Using the data beneath this instruction, retype only the lines from the one that contains "How long do we store personal data" down to the one that contains "We use the following", both included, exactly as they appear.

[Dataset entries]
◆ ◆ ◆ ◆ ◆

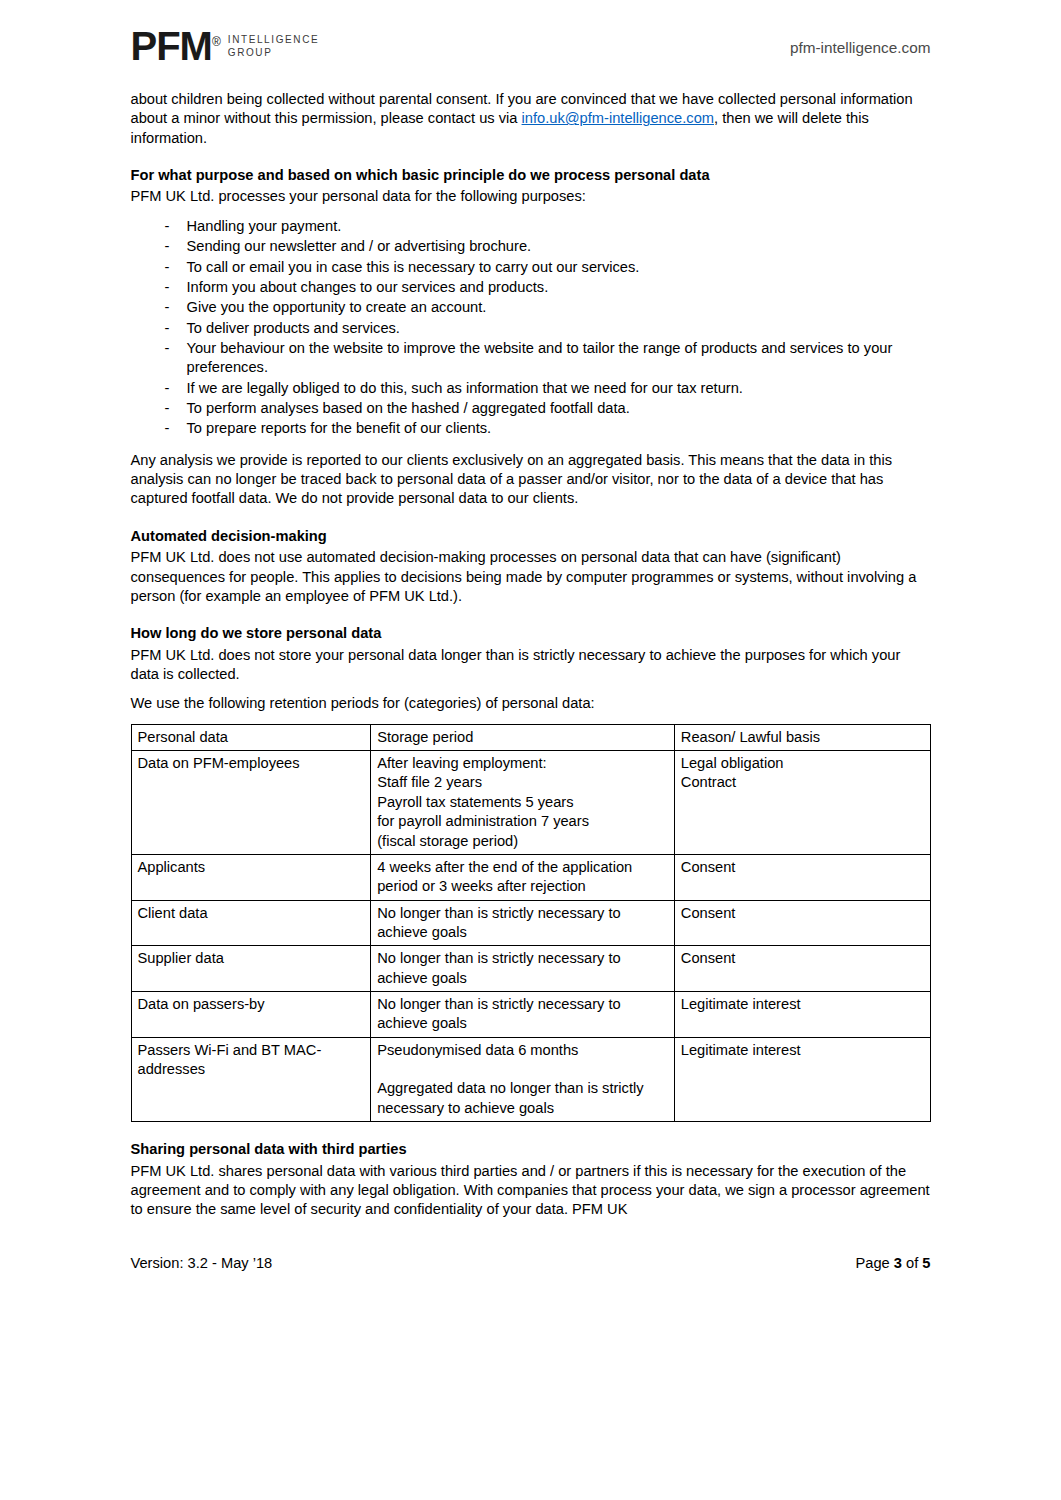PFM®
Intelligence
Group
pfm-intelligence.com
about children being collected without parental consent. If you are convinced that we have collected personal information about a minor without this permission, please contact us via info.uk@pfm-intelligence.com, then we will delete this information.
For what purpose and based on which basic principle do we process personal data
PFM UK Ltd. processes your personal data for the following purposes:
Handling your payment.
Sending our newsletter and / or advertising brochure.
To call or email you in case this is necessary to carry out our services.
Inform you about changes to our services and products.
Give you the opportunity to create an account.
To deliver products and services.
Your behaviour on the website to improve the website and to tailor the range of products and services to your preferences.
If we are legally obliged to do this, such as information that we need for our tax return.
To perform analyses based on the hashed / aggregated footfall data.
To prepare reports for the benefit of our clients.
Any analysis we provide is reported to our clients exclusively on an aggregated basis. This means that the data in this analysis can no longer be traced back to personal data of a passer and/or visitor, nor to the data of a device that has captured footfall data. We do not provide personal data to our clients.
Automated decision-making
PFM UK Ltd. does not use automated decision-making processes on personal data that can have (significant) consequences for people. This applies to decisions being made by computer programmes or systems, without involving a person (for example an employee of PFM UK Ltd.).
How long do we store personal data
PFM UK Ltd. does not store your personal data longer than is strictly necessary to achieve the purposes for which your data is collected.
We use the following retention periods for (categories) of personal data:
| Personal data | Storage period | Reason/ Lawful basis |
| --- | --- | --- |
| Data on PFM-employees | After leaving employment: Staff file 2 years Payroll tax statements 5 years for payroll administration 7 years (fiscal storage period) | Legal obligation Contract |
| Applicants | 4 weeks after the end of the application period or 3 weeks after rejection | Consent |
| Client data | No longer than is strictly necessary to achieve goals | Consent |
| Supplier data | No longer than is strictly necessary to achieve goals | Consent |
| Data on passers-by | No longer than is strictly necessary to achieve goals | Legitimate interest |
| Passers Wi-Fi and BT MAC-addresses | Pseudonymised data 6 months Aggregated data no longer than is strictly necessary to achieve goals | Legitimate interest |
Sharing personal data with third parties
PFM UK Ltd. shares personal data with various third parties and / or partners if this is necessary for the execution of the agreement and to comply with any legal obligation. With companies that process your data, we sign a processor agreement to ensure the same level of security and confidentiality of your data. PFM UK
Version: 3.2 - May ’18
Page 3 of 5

◆ ◆ ◆ ◆ ◆

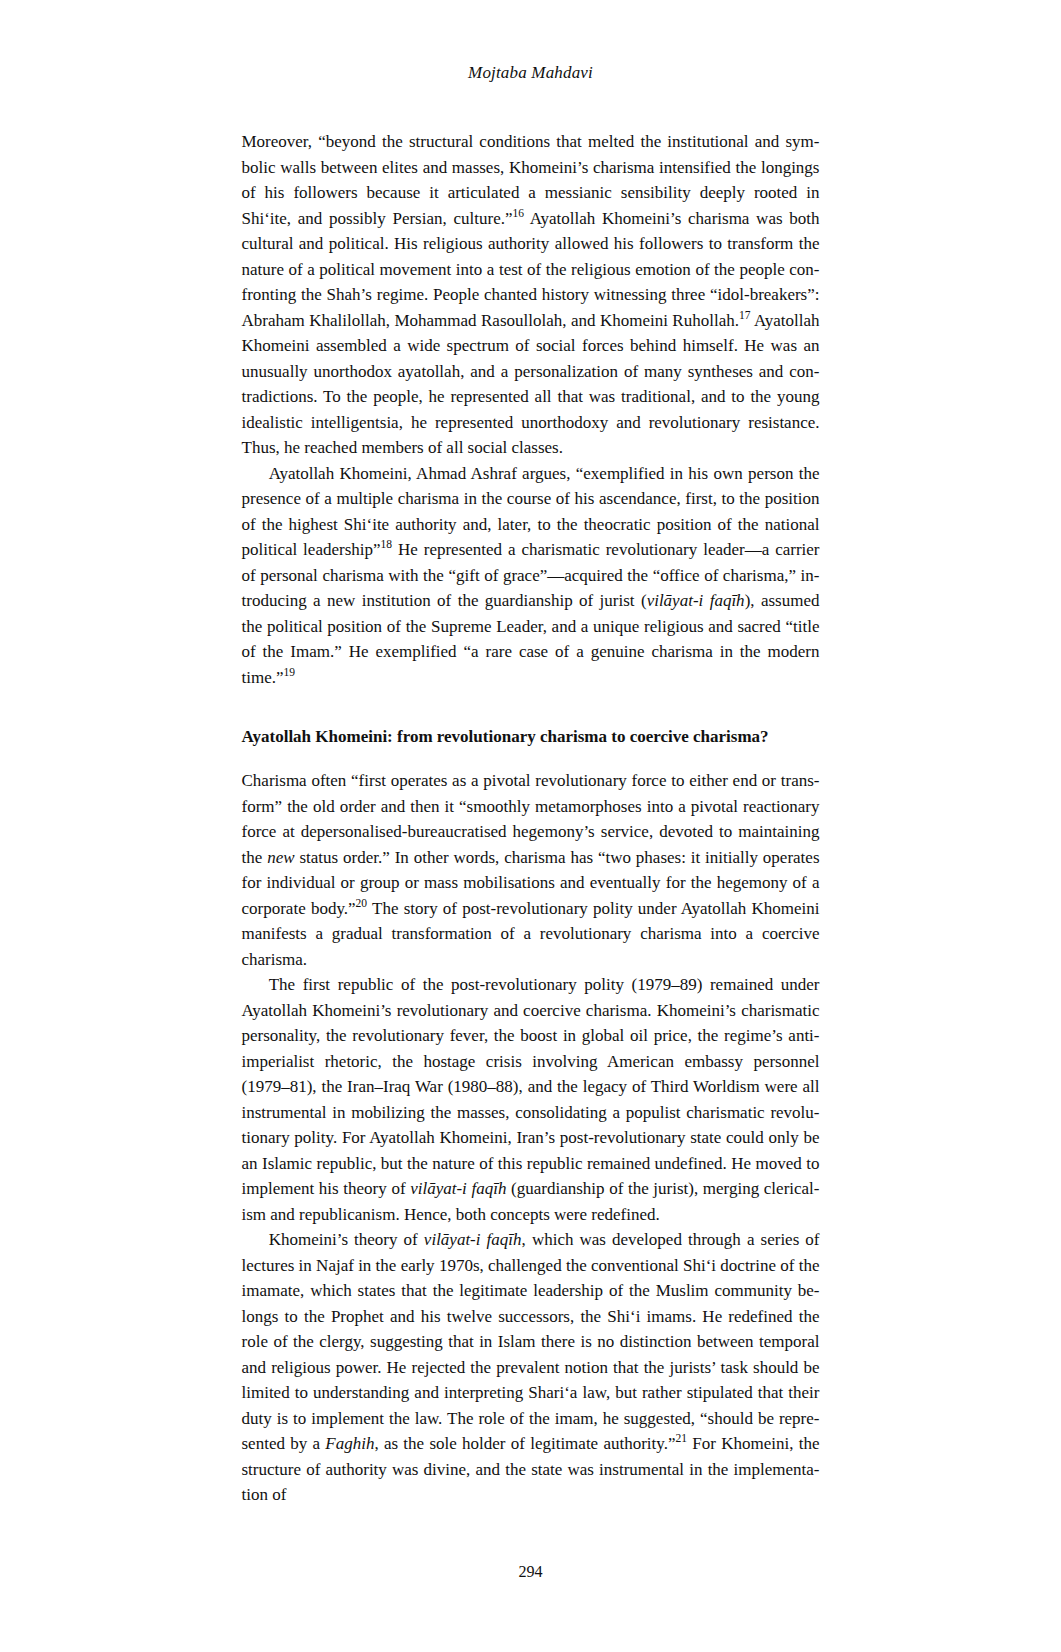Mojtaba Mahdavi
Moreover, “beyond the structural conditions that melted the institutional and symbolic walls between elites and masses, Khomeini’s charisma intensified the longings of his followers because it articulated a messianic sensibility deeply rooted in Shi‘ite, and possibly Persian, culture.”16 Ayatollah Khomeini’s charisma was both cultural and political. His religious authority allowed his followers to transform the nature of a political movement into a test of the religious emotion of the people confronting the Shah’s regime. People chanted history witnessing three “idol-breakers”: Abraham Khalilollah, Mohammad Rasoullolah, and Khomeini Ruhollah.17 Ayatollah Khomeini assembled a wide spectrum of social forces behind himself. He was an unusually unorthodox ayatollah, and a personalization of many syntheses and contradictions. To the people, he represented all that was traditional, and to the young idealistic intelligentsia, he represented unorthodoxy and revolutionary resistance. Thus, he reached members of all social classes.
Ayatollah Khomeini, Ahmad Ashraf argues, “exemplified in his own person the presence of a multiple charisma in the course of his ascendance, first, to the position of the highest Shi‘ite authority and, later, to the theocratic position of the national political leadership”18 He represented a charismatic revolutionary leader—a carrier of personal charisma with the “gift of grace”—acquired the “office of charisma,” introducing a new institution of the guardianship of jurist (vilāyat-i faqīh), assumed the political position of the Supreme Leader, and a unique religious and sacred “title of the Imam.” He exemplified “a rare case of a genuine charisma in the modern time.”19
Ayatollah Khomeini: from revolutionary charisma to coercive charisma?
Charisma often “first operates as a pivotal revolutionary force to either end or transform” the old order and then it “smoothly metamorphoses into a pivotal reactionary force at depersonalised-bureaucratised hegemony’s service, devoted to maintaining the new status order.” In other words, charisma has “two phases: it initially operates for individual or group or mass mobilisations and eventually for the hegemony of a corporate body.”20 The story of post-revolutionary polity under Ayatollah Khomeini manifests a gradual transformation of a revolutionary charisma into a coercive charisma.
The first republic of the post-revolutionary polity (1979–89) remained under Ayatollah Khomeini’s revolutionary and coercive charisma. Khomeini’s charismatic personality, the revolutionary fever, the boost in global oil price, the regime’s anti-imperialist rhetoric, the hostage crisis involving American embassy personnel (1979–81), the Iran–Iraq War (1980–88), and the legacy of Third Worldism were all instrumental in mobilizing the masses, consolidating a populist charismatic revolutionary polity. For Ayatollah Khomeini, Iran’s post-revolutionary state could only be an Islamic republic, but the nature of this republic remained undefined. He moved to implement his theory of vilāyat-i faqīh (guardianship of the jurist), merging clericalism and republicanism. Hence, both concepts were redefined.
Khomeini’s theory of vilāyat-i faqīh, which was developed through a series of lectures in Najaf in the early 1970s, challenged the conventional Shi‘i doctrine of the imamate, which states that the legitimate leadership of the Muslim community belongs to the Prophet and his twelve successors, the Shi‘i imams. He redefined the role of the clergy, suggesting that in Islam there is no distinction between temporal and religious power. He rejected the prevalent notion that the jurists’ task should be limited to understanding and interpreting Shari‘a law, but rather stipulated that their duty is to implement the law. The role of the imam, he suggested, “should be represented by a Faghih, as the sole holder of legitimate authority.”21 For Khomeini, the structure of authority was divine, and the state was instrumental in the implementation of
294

◆ ◆ ◆ ◆ ◆

### ANSWER SPACE
How long do we store personal data
PFM UK Ltd. does not store your personal data longer than is strictly necessary to achieve the purposes for which your data is collected.
We use the following retention periods for (categories) of personal data:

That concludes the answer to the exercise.